By Jackson Okoth
The firm’s gross underwritten premium increased by 23 per cent from Sh2.74 billion to Sh3.36 billion while investment income grew by 40 per cent to Sh979 million on the back of strong earnings from its property segment. “Penetration in the industry remains low at three per cent indicating a lot of untapped potential,” said Nelius Kariuki, Kenya Re board chairman at an investor briefing to announce the corporation’s half year results yesterday.
“We have seen the listing of CIC insurance, growth of micro-insurance and products for the agricultural sector and payments through the mobile phone as well as Takaful – a Muslim product, all signs of growth in the local insurance industry.”

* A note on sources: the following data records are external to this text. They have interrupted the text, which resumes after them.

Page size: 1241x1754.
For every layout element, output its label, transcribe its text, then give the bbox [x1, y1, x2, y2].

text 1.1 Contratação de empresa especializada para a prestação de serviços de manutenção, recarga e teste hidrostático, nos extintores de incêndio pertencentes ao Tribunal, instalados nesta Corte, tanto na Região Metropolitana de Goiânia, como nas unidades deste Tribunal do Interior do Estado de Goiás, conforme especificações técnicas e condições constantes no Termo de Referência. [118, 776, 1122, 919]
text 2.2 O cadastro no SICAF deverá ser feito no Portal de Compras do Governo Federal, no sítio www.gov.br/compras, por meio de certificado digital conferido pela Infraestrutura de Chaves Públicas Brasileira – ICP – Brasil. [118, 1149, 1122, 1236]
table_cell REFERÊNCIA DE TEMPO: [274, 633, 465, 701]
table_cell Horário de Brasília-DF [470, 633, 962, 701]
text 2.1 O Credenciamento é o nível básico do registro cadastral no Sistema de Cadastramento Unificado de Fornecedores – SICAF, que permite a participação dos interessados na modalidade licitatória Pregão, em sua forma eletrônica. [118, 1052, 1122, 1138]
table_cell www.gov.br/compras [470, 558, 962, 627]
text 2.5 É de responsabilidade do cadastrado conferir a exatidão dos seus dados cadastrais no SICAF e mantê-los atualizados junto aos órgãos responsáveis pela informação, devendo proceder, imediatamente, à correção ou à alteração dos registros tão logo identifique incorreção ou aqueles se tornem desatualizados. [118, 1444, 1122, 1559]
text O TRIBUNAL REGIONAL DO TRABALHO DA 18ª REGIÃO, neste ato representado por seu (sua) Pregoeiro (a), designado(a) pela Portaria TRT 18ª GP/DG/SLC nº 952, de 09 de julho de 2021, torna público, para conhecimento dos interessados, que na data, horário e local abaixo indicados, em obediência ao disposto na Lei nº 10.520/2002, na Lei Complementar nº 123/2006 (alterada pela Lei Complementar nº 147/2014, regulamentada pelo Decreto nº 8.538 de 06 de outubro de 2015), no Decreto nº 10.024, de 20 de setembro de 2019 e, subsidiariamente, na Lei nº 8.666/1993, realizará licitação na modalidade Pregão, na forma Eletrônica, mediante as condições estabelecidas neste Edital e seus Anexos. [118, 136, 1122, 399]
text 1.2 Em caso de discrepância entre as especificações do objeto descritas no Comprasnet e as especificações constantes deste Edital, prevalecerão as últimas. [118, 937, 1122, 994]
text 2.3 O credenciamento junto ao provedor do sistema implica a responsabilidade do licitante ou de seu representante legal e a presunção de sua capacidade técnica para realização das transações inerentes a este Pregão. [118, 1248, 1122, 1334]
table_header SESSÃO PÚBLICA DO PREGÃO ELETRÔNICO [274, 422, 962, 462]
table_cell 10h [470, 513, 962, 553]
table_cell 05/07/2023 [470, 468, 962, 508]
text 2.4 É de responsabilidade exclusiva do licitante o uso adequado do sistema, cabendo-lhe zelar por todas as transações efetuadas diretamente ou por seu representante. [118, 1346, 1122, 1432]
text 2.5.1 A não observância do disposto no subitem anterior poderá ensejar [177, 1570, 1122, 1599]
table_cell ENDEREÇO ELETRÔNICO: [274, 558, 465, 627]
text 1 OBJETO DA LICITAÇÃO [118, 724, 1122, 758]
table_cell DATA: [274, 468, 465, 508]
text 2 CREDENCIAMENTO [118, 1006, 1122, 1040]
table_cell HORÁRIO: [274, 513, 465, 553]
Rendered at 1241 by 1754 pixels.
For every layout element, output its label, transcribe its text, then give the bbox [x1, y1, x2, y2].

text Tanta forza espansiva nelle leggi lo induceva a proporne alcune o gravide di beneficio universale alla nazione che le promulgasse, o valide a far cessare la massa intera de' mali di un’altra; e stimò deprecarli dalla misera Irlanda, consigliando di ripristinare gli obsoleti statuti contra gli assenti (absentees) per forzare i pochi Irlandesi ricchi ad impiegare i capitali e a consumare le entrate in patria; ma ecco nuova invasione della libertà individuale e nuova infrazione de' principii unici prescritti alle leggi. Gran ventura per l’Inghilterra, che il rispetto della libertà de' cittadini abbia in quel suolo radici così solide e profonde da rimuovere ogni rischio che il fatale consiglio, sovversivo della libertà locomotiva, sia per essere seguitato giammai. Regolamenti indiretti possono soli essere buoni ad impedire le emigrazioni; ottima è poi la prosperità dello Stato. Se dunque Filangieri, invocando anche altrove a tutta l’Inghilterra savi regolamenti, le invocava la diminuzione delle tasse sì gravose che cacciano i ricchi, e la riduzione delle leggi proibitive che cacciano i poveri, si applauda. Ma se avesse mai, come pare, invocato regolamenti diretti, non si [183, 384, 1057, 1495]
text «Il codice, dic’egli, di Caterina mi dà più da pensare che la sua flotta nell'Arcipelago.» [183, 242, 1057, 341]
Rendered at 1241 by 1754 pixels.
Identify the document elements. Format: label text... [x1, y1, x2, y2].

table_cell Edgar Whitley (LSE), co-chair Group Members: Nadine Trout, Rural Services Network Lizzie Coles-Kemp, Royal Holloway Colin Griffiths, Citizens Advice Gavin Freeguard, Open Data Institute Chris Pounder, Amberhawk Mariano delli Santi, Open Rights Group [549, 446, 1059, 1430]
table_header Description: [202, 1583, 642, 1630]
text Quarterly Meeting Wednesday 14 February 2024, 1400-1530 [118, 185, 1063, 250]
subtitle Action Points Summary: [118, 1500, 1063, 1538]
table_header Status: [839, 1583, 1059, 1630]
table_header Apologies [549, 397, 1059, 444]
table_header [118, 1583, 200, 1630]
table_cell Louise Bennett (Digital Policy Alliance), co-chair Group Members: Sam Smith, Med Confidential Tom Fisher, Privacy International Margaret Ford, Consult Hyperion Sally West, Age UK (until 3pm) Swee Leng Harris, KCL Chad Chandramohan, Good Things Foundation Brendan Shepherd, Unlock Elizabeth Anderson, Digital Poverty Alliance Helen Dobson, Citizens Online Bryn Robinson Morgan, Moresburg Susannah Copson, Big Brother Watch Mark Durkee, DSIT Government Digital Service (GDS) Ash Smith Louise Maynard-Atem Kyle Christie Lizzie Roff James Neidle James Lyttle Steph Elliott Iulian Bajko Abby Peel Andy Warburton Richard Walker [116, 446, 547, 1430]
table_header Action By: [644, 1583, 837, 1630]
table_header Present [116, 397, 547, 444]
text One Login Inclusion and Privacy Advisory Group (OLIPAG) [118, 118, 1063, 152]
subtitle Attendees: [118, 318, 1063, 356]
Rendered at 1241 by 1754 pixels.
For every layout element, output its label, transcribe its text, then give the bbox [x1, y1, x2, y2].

The sale of a sports complex at Nairobi’s South C area, a non-strategic asset, saw the corporation increase its rental income with its investment portfolio increasing by 21 per cent to 16.7 billion. It earned the corporation Sh310 million. In keeping with changing pace of local insurance business, Kenya Re is planning to introduce a sharia window, to reinsure Muslim products already in the market.
The corporation has also cast its eyes on the oil and natural gas market. This follows recent discoveries of oil deposits in northern Kenya.
“While the oil and gas market is intricate and complex, still dominated by reinsurance companies from Europe or North America, we are already equipping local underwriters on how to manage risk and claims in this sector,” said Jadiah Mwarania, the managing director.
Exposures in the oil and gas business are estimated to be huge with all the drilling and installations, currently taking place, insured and reinsured by companies abroad.
“We need to create a vehicle that will enable us get involved in this business and keep what we can,” said Mwarania. Kenya Re has also cast its eye across markets in Africa, Middle East and Asia in a plan to widen its income streams.